------ Testo fornito ------

Il locale seminterrato di Palazzo Sangiuliano, in origine una famosa mescita, diviene con Angelo Grasso un teatro che, col nome di Teatro Machiavelli, sarà famoso anche fuori Catania fino al primo Novecento. L’Opira di donn’Ancilu, con circa 600 posti, s’inaugura il 30 settembre 1864, e presto contende il primato al teatro di suo fratello Giovanni, […]

Il locale seminterrato di Palazzo Sangiuliano, in origine una famosa mescita, diviene con Angelo Grasso un teatro che, col nome di Teatro Machiavelli, sarà famoso anche fuori Catania fino al primo Novecento. L’Opira di donn’Ancilu, con circa 600 posti, s’inaugura il 30 settembre 1864, e presto contende il primato al teatro di suo fratello Giovanni, a un passo da Piazza del Duomo, e a quello di don Gaetano Crimi, il più antico e rispettato puparo catanese. Il suo teatro diviene presto celebre per le invenzioni meccaniche e la bellezza dei pupi, grandi, alti fino a un metro e trenta e pesanti anche più 20 chili, manovrati da specialisti della maniata, dall’alto di un ponteggio nascosto dietro il fondale, e dotati della voce di specialisti della parrata. La Storia Greca si alterna a Buovo d’Antona, Fioravante e Rizzieri, Guerin Meschino, alla Passione di Gesù Cristo e a una Storia del Risorgimento italiano coi fatti leggendari di Garibaldi. Per emulare Gaetano Crimi, nel 1870 Grasso presenta uno spettacolo con attori in carne e ossa, Costanzo re di Spagna, e poi nel 1880 con un Guerin Meschino e altri spettacoli ispirati al ciclo puparo dei Reali di Francia, dove allora lo stesso don Angelo recita nei panni di Carlomagno. Alla morte di Don Angelo, commemorata da Pitré con viva commozione, la moglie sospende l’attività e riapre il Machiavelli soltanto tre anni dopo, nel 1891 con modeste farse e numeri vari. Vi si fanno anche drammi a soggetto su fatti di cronaca, e varie compagnie presentano commedie in siciliano, recitando a braccio o col copione; finché il figlio Giovanni – che in quel teatrino, nei locali alle spalle del palcoscenico dove la famiglia abitava, era nato – non dà nuovamente il via alle campagne dell’opera. Parla i pupi maschi e femmine, come il padre, ed è eccezionalmente dotato: il grande tragico Ernesto Rossi, quando nel 1894 assiste a una sua Cavalleria rusticana con i pupi e a un episodio del Meschino, resta folgorato da quella voce e invita Giovanni a seguirlo a Firenze per diventare attore drammatico e suo allievo. Giovanni Grasso non lo seguirà. Resta al Machiavelli, continuando probabilmente a dedicare all’Opera la maggior parte della stagione. Nel 1896 vi programma anche operette, vaudeville e prosa, senza tralasciare il graditissimo varietà.

------ Voci ------

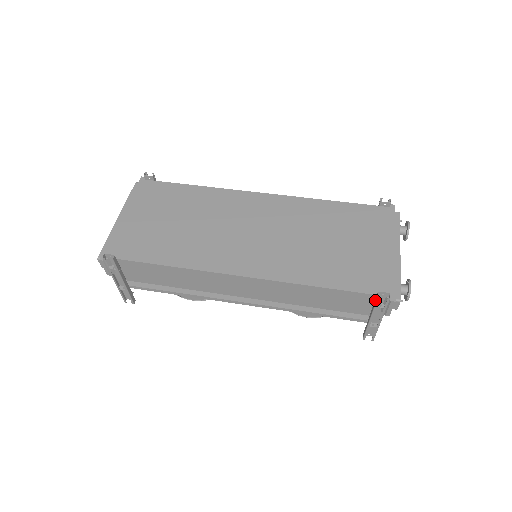
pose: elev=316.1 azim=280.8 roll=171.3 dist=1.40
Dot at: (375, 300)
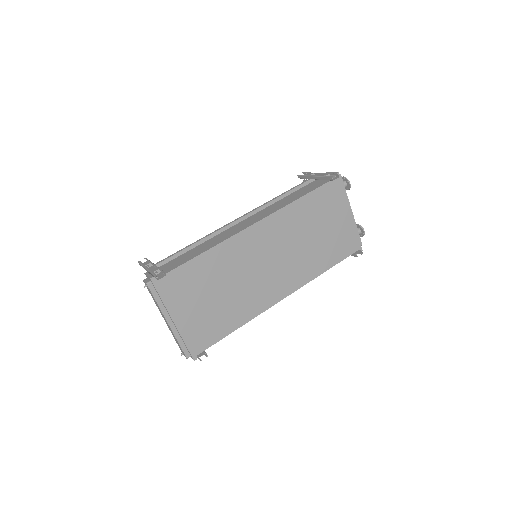
Dot at: (351, 255)
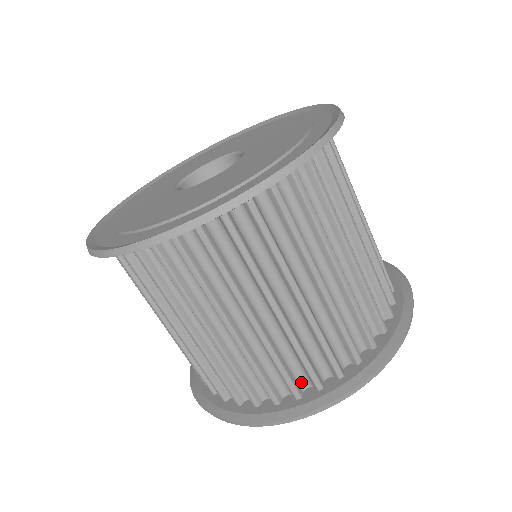
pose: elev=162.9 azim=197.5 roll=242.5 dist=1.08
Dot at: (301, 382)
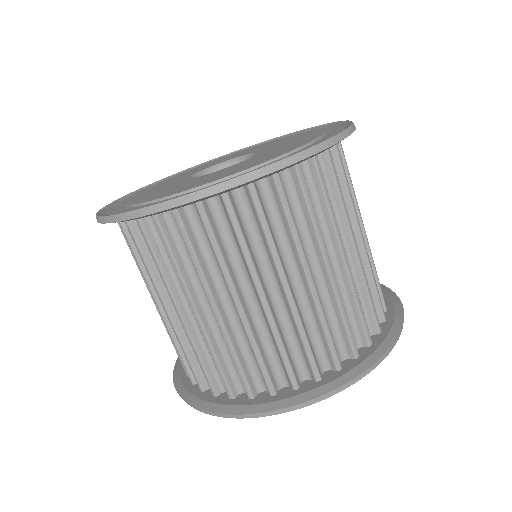
Dot at: (320, 364)
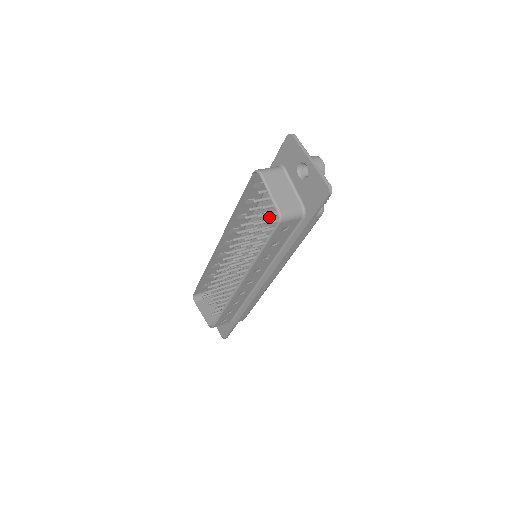
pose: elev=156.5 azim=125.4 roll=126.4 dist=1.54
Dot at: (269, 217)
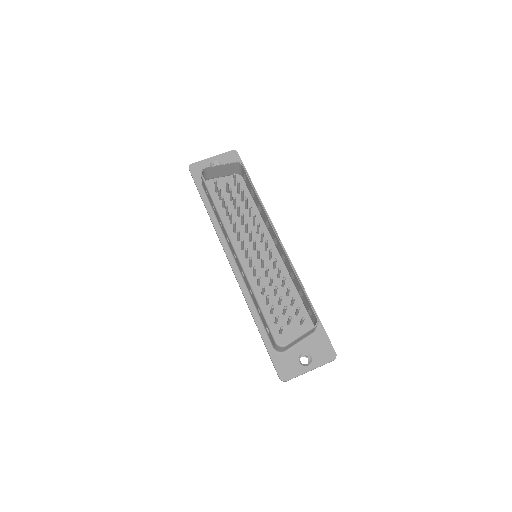
Dot at: (231, 212)
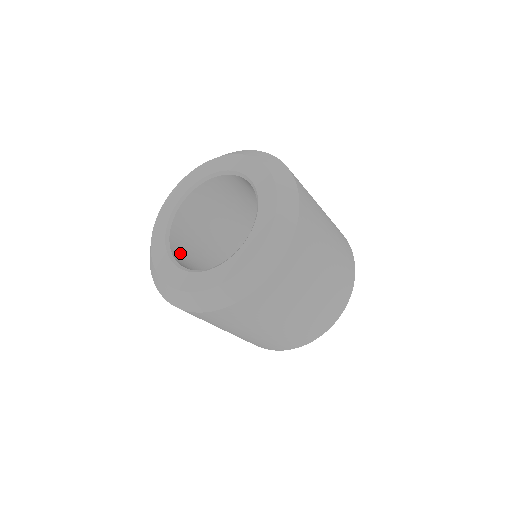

------

### Richieste
• A. Nel testo fornito, elenca tutti i titoli di repertorio che compaiono nella frase che inizia con "La Storia Greca si alterna a".
• B. Rispondi a queste domande basandoti sul testo fornito:
(i) In quale data s'inaugura l'Opira di donn'Ancilu?
(ii) Fino a quale altezza arrivano i pupi del teatro?
(iii) In quale anno la moglie riapre il Machiavelli dopo la morte di Don Angelo?

### Risposte attese
• A.
- Storia Greca
- Buovo d'Antona
- Fioravante e Rizzieri
- Guerin Meschino
- Passione di Gesù Cristo
- Storia del Risorgimento italiano

• B.
(i) Il 30 settembre 1864.
(ii) Fino a un metro e trenta.
(iii) Nel 1891.